Walter Röhrl – King of Ice Driving
Almost 40 years later, another Porsche Eighties rallying legend has been brought together with this extraordinary car, though in unfamiliar surroundings amid the Austrian alps at Zell am See.
Röhrl is the Porsche brand ambassador, a two-time former World Rally Champion, and the undeniable king of ice driving. He is the perfect match for the 953 in the sub-zero setting and has no hesitation in climbing aboard.
The Porsche 953 is finished in its trademark Rothmans livery, matched with white Fuchs alloys wearing all-terrain tires – a classic rallying 911.

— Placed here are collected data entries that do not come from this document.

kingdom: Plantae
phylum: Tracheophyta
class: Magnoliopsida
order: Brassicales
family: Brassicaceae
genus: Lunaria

Every inch of the car shows illustrates an absolute purity of purpose, starting from the underbody protection, off-road mud flaps, the high taillights, to the aerodynamic motorsport wing mirrors.
The interior continues the theme with a spartan cockpit that had lightweight bucket seats and an array of auxiliary rally instruments.
After only a lap around the ice circuit, Röhrl’s instincts took over, as he has the 953 drifting on full opposite lock, his feet dancing across the pedal box with the same ease and accuracy that took place 50 years ago when the young German was ruling the World Rally Championship.
The distinct sound of the Boxer engine roars, echoing around the barren valley, a sound that Röhrl claims are the ‘pinnacle’ for motorsport enthusiasts, along with the elixir for professional racers. “It stimulates you. It spurs you on,” he explains.
Today Röhrl needs little encouragement as he navigates around the circuit with tails of snow and ice in his wake.
“Porsche builds fine roads cars and wonderful cars for the track, but they also make them for the most brutal terrain in the world. This car was made for the desert, but it is still amazing how you can drive it on sheet ice. It’s addictive!”